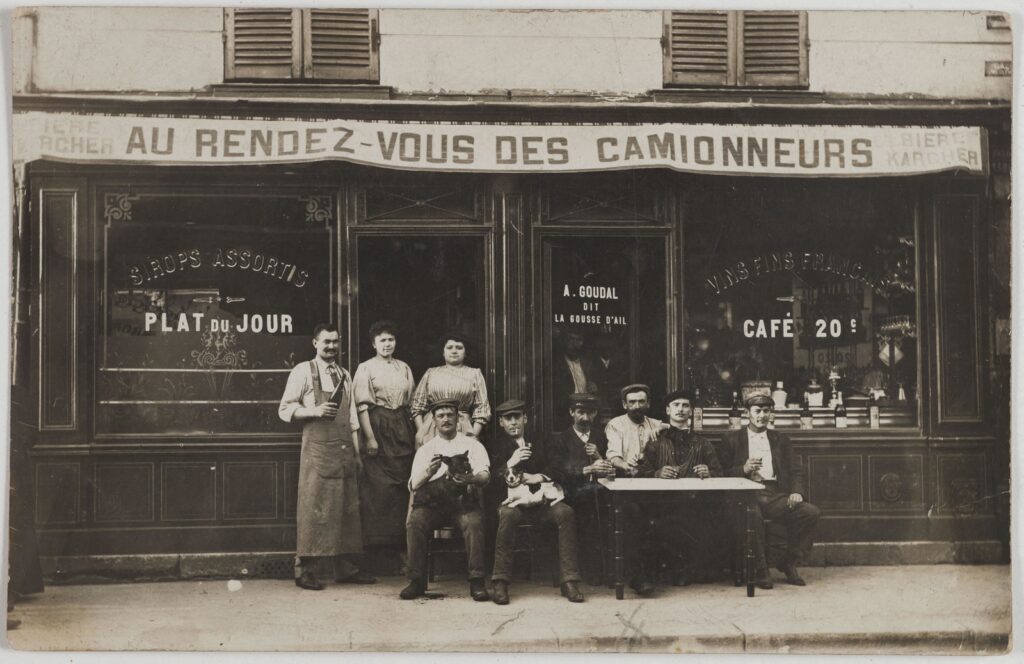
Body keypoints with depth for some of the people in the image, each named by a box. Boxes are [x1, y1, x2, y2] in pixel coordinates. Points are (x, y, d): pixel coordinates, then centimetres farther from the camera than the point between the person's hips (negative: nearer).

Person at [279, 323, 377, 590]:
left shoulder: (344, 376, 17)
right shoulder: (303, 372, 0)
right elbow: (285, 409, -3)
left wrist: (357, 452, 13)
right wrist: (315, 411, -17)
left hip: (345, 451, 6)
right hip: (317, 450, -6)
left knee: (347, 508, 7)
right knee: (313, 507, -6)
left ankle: (344, 567, 14)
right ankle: (304, 570, 0)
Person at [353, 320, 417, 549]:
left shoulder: (404, 368, 14)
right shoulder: (366, 368, 0)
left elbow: (411, 402, 16)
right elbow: (362, 405, -7)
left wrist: (417, 431, 7)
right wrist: (369, 437, -14)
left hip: (402, 428, 5)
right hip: (378, 427, -5)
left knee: (403, 482, 4)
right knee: (379, 485, -5)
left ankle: (401, 535, 11)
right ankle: (378, 538, 1)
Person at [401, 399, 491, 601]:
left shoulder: (472, 445, 15)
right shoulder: (425, 449, 18)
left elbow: (485, 475, -2)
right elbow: (414, 485, 5)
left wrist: (469, 478, -26)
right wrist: (429, 472, -18)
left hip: (464, 498, -1)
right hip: (433, 501, 1)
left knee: (473, 523, -33)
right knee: (415, 522, -29)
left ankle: (477, 582, -30)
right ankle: (417, 581, -23)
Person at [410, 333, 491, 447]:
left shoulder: (474, 374, 11)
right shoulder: (431, 373, 15)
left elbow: (482, 408, 6)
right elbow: (417, 404, 13)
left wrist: (474, 434, -4)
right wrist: (420, 431, 1)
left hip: (462, 429, -1)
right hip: (432, 429, 1)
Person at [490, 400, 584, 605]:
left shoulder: (541, 441, 20)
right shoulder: (497, 444, 13)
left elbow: (557, 468, 8)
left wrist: (539, 477, -10)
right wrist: (510, 464, -16)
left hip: (542, 499, 2)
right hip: (513, 500, -2)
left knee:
•••
▶ _Work item_
Check each line of the records above for "knee", and copy those that have it.

▶ _Task result_
left knee: (347, 508, 7)
right knee: (313, 507, -6)
left knee: (403, 482, 4)
right knee: (379, 485, -5)
left knee: (473, 523, -33)
right knee: (415, 522, -29)
left knee:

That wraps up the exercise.